In der Einführung beschreiben die Autorinnen in der gebotenen Kürze das den späteren Ausführungen zugrunde liegende Projekt, skizzieren namentlich eine der zentralen Problemstellungen - die Sichtbarkeit der Tätigkeit der Sprachmittlerinnen und Sprachmittler für die Verfahrensbeteiligten - und den in der Sprachmittlung eingesetzten Personenkreis.
Im zweiten Kapitel zu den rechtlichen Rahmenbedingungen wird die Dienstleistung der Sprachmittlerinnen und Sprachmittler getrennt nach "Ermittlungszweck" und "Beweiszweck" dargestellt. Diese Unterteilung erweist sich als äußerst zweckmäßig für die weitere Darstellung, erlaubt sie doch die von dem Einfluss auf das Ermittlungsverfahren getrennte Betrachtung der strafprozessualen Beweisgewinnung. Bereits in diesem Kapitel wird die Diskrepanz der tatsächlich eingenommenen zu der ihnen durch die Rechtsprechung zugewiesenen Rolle der Sprachmittlerinnen und Sprachmittler und die daraus erwachsende mangelnde Transparenz im gesamten Erkenntnisverfahren deutlich.

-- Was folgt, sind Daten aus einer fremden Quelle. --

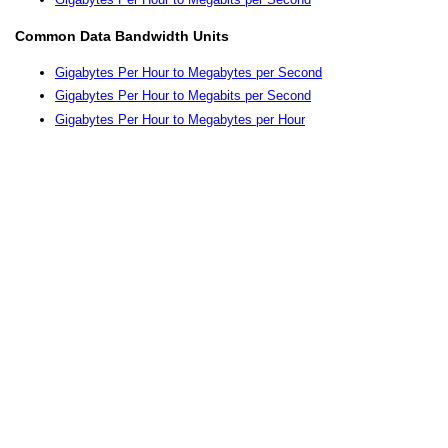
Common Data Bandwidth Units
Gigabytes Per Hour to Megabytes per Second
Gigabytes Per Hour to Megabits per Second
Gigabytes Per Hour to Megabytes per Hour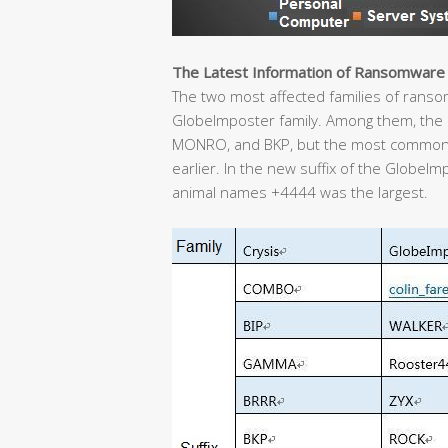
The Latest Information of Ransomware
The two most affected families of ransom 
GlobeImposter family. Among them, the C
MONRO, and BKP, but the most common
earlier. In the new suffix of the GlobeIm
animal names +4444 was the largest.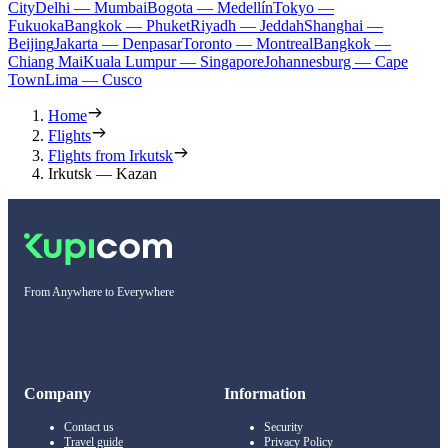
City
Delhi — Mumbai
Bogota — Medellín
Tokyo —
Fukuoka
Bangkok — Phuket
Riyadh — Jeddah
Shanghai —
Beijing
Jakarta — Denpasar
Toronto — Montreal
Bangkok —
Chiang Mai
Kuala Lumpur — Singapore
Johannesburg — Cape
Town
Lima — Cusco
Home
Flights
Flights from Irkutsk
Irkutsk — Kazan
From Anywhere to Everywhere
Company
Information
Contact us
Security
Travel guide
Privacy Policy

Einen herausragenden Mehrwert und zentrales Element für die Gesamtbetrachtung bildet die Darstellung des Translationsprozesses in der Kommunikationsüberwachung (und darüber hinaus), welche das Werk zur Pflichtlektüre für jeden Ermittlungsbeamten und jede Ermittlungsbeamtin macht, wird hier doch die Gesamtheit und der Einfluss der für den Translationsprozess relevanten Aspekte auf Grundlage einer sprachwissenschaftlichen Analyse dargestellt und damit die Komplexität des Translationsprozesses, aber auch der Einfluss auf das Strafverfahren und damit die Verantwortung der Sprachmittlerinnen und -mittler, verdeutlicht. Mittelbar folgen daraus auch die mit einer KI gestützten Sprachmittlung einhergehenden Problemstellungen.
In den folgenden Kapiteln werden die gewonnenen Erkenntnisse bezogen auf die Produkte der Sprachmittlung, ihre Reliabilität und notwendige Kompetenzen vertieft und um weitere Gesichtspunkte ergänzt.

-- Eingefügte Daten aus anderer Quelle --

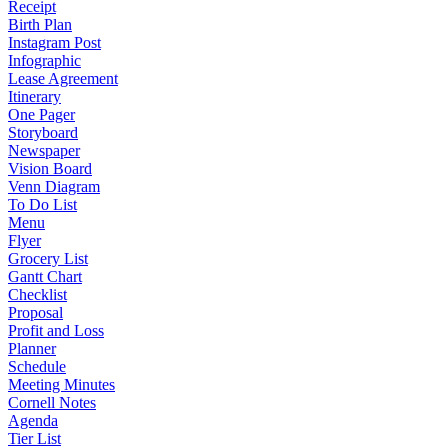
Receipt
Birth Plan
Instagram Post
Infographic
Lease Agreement
Itinerary
One Pager
Storyboard
Newspaper
Vision Board
Venn Diagram
To Do List
Menu
Flyer
Grocery List
Gantt Chart
Checklist
Proposal
Profit and Loss
Planner
Schedule
Meeting Minutes
Cornell Notes
Agenda
Tier List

Die Veröffentlichung zur "Sprachmittlung in der geheimen Kommunikationsüberwachung" schließt eine für das Erkenntnisverfahren bedeutsame Forschungslücke und stellt nicht nur durch den erfolgreich umgesetzten interdisziplinären Ansatz einen Meilenstein in der Betrachtung der Sprachmittlung im Erkenntnisverfahren dar. Mit der vorgenommenen Strukturierung des Betrachtungsfeldes, der differenzierten und zugleich dezidierten Darstellung des Translationsprozesses und den daraus abgeleiteten Schlussfolgerungen für das Berufsbild der in der Sprachmittlung tätigen Personen sowie für die Aus- und Fortbildung der Ermittlungsbeamtinnen und -beamten werfen die Autorinnen ein Schlaglicht auf zentrale Problemstellungen nicht ohne zugleich Lösungsansätze zu formulieren.

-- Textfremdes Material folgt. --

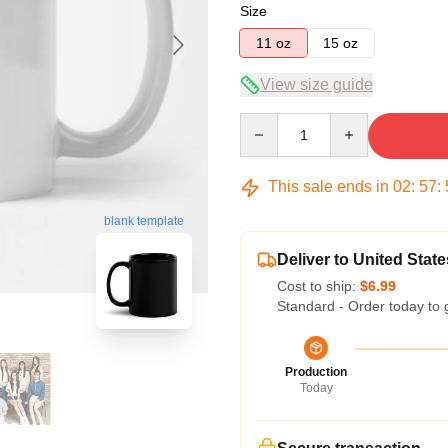
Size
11 oz
15 oz
View size guide
Quantity
This sale ends in
02
:
57
:
blank template
Deliver to United State
Cost to ship:
$6.99
Standard - Order today to 
Production
Today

Die bislang unzureichende Beachtung des Translationsprozesses und weiten Spektrums der translatorischen Tätigkeit tangiert das Fairnessprinzip im Strafverfahren gem. Art. 20 Abs. 3 Grundgesetz (GG) und Art. 6 Europäische Menschenrechtskonvention (EMRK) und kann den Ermittlungserfolg gefährden. Darauf beruhende Informationslücken und Fehlentscheidungen im Ermittlungsverfahren sowie Qualitätsmängel in den erzeugten Produkten können zu enormen Folgekosten, zu Beweismittelverlust und zu gerichtlichen Fehlentscheidungen führen. Ferner weisen die Ergebnisse auf besondere Herausforderungen beim Einsatz von Künstlicher Intelligenz für die Sprachmittlung hin.
Die Ergebnisse des Forschungsprojektes sollten daher als fester Bestandteil der Aus- und Fortbildung in der Kriminalpolizei und Justiz Berücksichtigung finden!